Developers are cheering a package of reforms aimed at boosting Ketchikan’s housing supply that passed the Borough Assembly on Monday. The four-pronged measure is aimed at packing more people into residential lots amid a housing crunch.
Starting in mid-August, Ketchikan’s borough will allow four-plexes to be built in medium- or high-density residential zones without a public Planning Commission hearing as long as there’s at least one parking space available for each unit. That includes most residential lots within Ketchikan city limits, with the exception of the Shoreline Drive neighborhood and some undeveloped lots near Ketchikan Lakes.
Applications for triplexes in low-density zones, largely outside city limits, will also bypass a public hearing, as long as they adhere to the same one-space-per-unit parking minimum.
Residents will also be allowed to build so-called “detached accessory dwelling units,” or small homes that share a lot with a larger home, without a public hearing.

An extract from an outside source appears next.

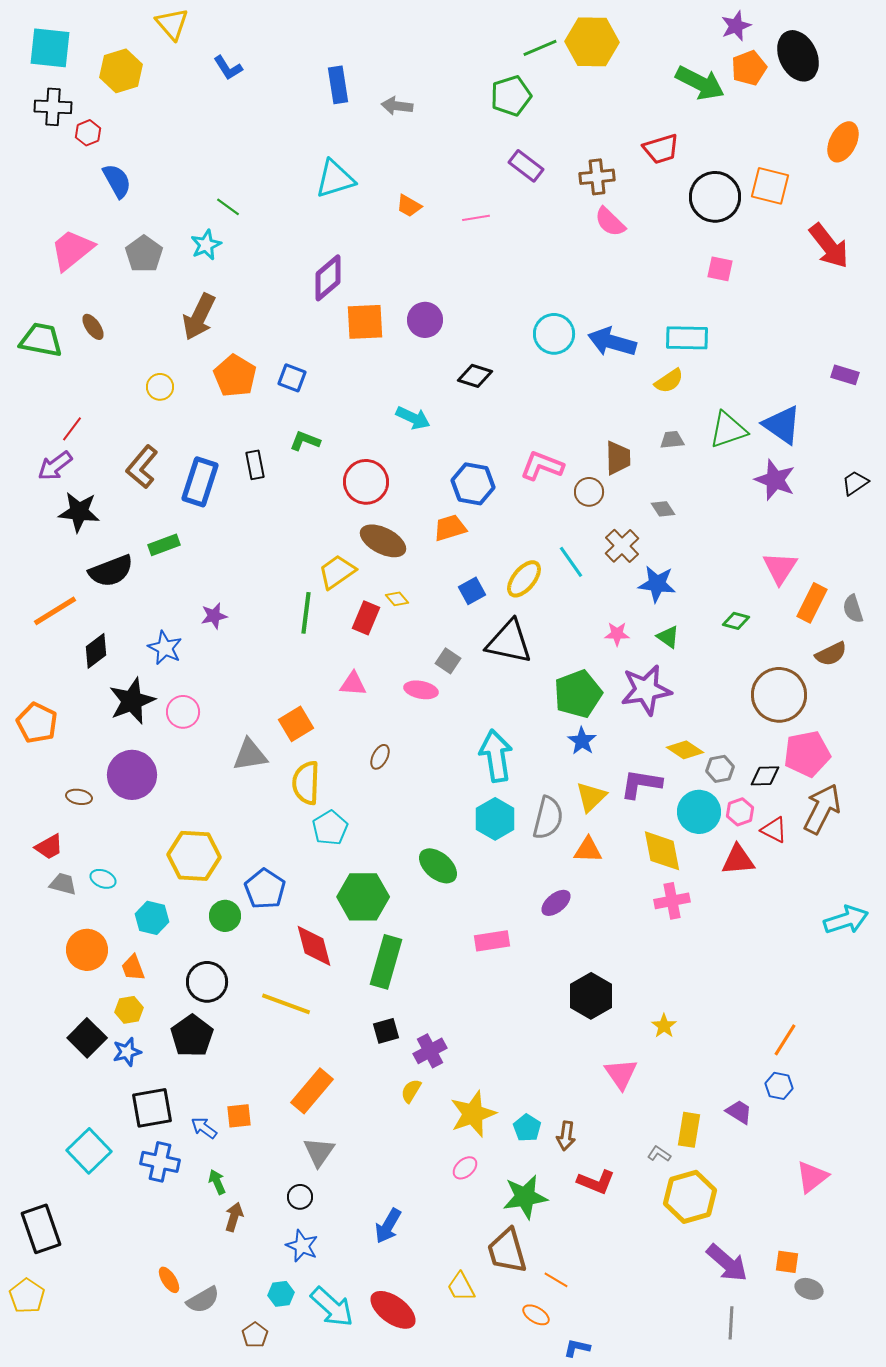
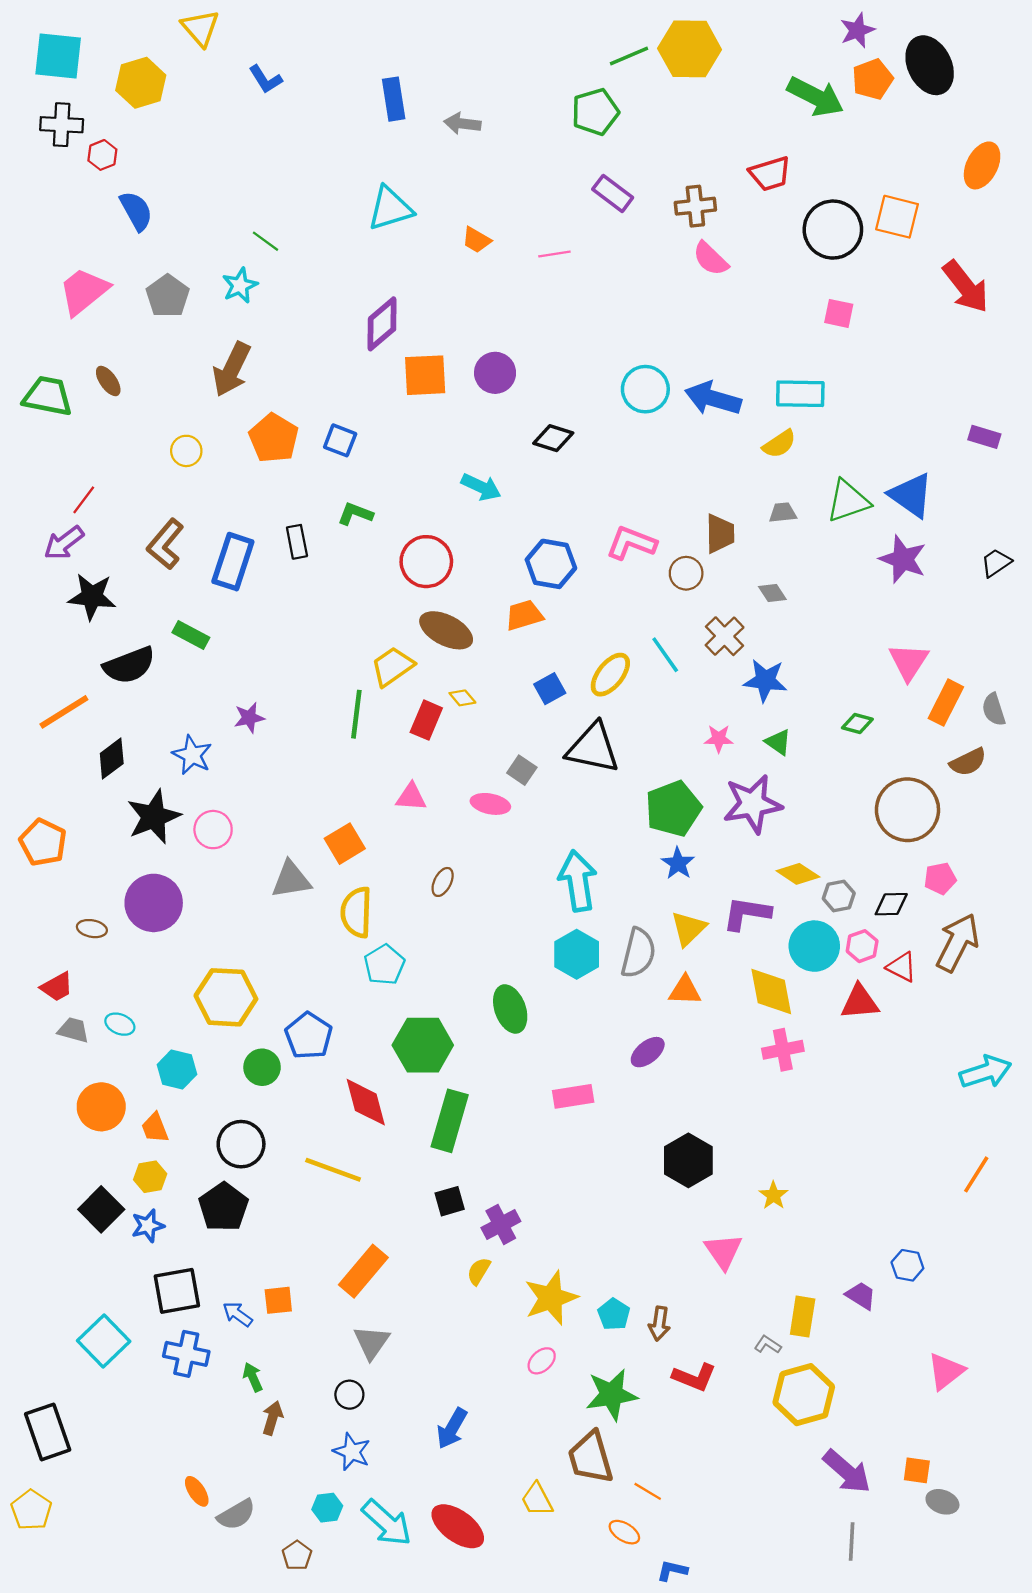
green rectangle: (164, 545) -> (191, 635), turned 48
pink pentagon: (807, 754) -> (940, 878), size x0.6
green ellipse: (438, 866) -> (510, 1009), turned 30
orange line: (785, 1040) -> (976, 1174), moved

The measure also shrinks the necessary lot size for a custom residential zoning system known as a “planned unit development” from two acres to 10,000 square feet, or about a quarter of an acre. Borough officials say that could allow for the development of tiny home parks within the borough.
Developer Bruce Hattrick welcomed the plan during the Aug. 1 assembly meeting. He said Ketchikan’s steep, rocky terrain makes it difficult and expensive to develop new lots.
“I think it would help you a lot in the city of Ketchikan or even the whole borough, if you could be able to put more housing on the lot you already have. I mean, you’ve got to do something to alleviate the housing crisis,” he said.
Assembly member David Landis said he’d heard no pushback on the plan.
“This is what we asked for. And this is what we got and I haven’t heard anyone that doesn’t think this is a good idea,” he said.
The housing reforms passed unanimously.
In other business, the assembly declined to move forward with a plan to give homeowners a break on their property taxes while bringing in more revenue from businesses and rental properties.
Borough Mayor Rodney Dial floated the plan last month as part of a larger effort to bring in more revenue for the borough’s education fund. The account is expected to get close to its statutory $2 million minimum balance next year after years of deficits.
Assembly member Jaimie Palmer said she was concerned that higher taxes on rental properties would lead to higher rents, and that would prevent young people from moving home after college or trade school.
“Rent is ridiculous,” she said. “I don’t want to do anything to prohibit people from coming home and bringing those skills to the community. And I think that’s what this will do — shifting it over to those folks.”
The borough’s assistant manager told KRBD last month that taxes on a $300,000 rental home or business would have to go up by an estimated $210 a year to support the tax break for homeowners — and that’s just to break even, without any additional revenue for the education fund.
Assembly members voted 6-1 to nix the proposal. Assembly member Jeremy Bynum was the only vote in favor of the plan. He said he saw it as a way to hike taxes on owners of short-term rentals.
“We’ve talked in depth about rentals and Vrbos, Airbnbs, and how those are putting negative pressure on housing, and this is an opportunity to have those pay a little bit more of their share,” he said.
The assembly’s next meeting is scheduled for August 15.